== Work to be completed ==
After finding the line containing "To test your" below, please output that line and each following one through the line containing "specialized in tests.", exactly as written.

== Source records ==
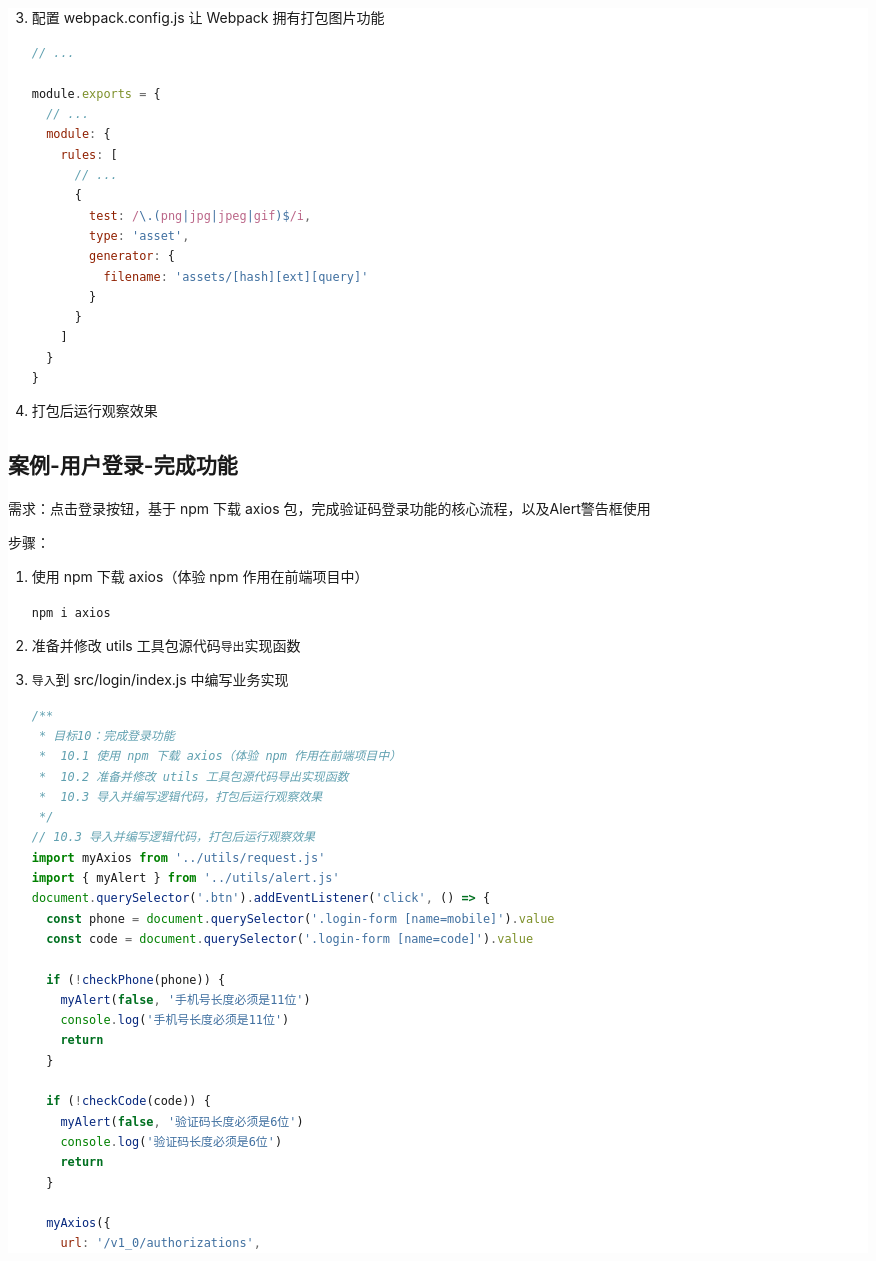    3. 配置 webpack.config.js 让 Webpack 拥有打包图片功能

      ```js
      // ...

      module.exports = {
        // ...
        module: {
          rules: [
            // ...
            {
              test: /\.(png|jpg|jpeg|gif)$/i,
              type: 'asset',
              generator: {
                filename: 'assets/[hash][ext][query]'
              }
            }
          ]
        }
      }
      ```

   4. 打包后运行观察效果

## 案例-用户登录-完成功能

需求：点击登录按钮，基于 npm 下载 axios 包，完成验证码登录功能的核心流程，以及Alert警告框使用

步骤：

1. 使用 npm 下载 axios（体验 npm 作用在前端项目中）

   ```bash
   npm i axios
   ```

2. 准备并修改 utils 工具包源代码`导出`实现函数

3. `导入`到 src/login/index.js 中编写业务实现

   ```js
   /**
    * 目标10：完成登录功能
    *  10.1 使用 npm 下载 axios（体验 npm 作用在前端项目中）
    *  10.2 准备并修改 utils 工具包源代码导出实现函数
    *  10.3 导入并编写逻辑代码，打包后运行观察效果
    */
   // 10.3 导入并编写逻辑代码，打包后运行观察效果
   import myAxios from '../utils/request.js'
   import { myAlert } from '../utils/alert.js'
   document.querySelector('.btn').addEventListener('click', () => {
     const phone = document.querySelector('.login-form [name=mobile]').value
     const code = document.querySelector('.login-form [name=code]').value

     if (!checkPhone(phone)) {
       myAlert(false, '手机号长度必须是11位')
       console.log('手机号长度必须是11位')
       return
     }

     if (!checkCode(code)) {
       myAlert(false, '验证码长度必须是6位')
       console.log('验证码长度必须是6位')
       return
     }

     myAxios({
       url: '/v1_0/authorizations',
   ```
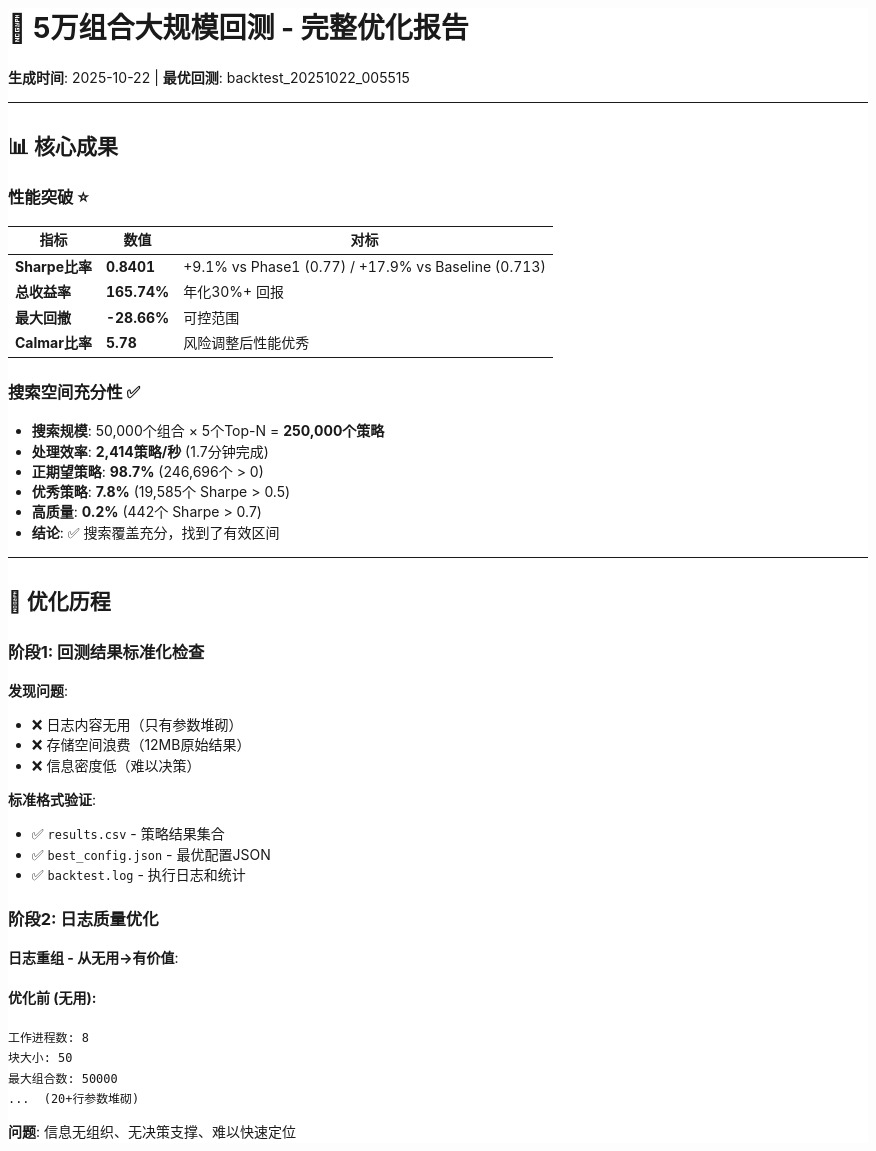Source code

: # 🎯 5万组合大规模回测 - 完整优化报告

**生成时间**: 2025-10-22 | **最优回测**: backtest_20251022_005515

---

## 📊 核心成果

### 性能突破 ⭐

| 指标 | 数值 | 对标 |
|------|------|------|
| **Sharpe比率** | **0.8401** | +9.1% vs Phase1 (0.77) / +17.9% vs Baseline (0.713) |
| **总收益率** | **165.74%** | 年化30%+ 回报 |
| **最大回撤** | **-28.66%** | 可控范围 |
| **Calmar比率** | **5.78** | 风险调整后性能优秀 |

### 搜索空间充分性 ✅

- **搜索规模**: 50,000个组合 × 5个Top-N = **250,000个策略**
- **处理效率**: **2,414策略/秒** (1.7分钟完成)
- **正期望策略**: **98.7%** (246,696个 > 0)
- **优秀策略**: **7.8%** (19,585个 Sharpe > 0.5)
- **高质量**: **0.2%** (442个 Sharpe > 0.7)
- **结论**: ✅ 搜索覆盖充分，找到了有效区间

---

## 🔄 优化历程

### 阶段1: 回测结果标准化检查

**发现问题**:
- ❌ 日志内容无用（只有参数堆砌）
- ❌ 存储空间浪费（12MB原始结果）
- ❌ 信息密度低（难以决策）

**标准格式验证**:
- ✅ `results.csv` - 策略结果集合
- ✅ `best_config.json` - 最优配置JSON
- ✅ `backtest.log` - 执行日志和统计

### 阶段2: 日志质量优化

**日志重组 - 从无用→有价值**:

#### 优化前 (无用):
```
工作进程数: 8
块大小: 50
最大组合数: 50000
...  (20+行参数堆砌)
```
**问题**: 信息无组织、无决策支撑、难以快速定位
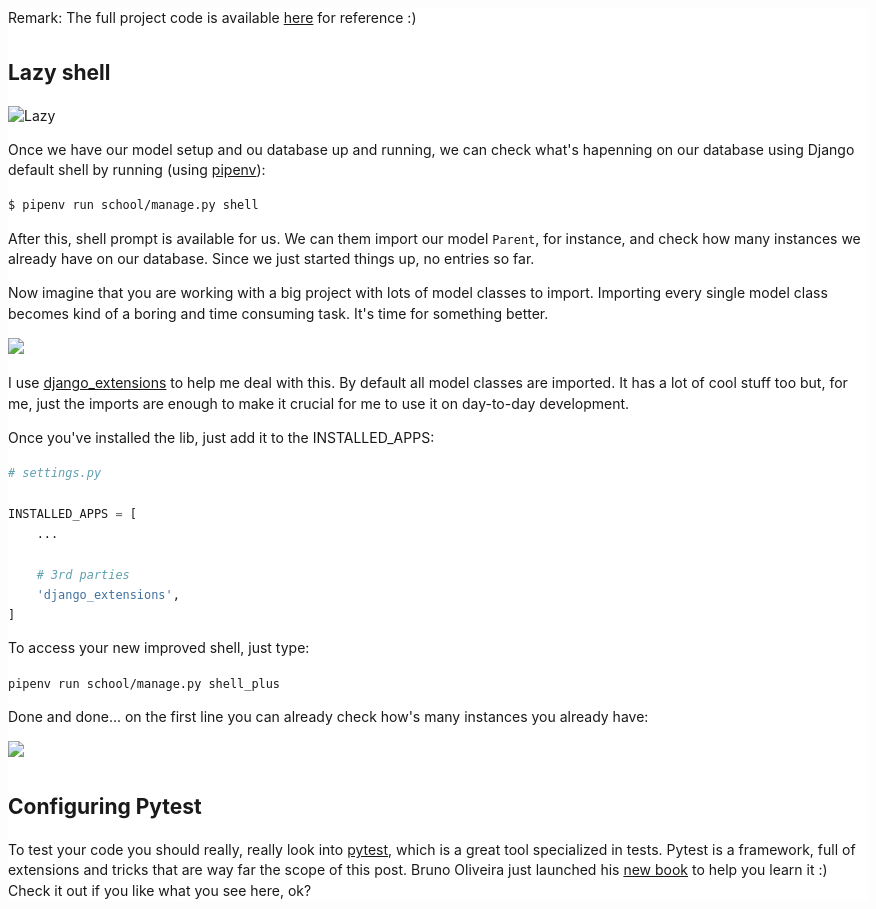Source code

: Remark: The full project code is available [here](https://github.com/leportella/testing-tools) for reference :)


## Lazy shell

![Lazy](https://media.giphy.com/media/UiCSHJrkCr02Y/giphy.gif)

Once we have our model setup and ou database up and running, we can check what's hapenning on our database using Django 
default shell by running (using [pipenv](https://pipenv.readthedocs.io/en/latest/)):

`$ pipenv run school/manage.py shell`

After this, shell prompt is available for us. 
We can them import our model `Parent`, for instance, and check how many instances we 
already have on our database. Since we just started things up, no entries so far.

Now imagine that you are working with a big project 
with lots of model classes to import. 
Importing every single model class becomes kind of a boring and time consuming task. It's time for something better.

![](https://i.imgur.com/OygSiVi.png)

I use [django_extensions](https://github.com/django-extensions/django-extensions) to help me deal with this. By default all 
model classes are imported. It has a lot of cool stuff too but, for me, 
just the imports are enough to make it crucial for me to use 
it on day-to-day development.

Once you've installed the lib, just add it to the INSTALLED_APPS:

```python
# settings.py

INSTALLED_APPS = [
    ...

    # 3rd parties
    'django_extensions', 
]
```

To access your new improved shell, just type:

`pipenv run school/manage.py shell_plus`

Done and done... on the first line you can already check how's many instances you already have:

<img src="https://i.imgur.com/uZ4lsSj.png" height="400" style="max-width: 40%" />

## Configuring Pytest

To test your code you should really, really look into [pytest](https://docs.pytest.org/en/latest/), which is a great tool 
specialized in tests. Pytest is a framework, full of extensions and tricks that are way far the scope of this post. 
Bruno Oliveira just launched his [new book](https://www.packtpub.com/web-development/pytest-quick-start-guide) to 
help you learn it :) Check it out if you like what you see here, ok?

== Written solution ==
To test your code you should really, really look into [pytest](https://docs.pytest.org/en/latest/), which is a great tool 
specialized in tests. Pytest is a framework, full of extensions and tricks that are way far the scope of this post. 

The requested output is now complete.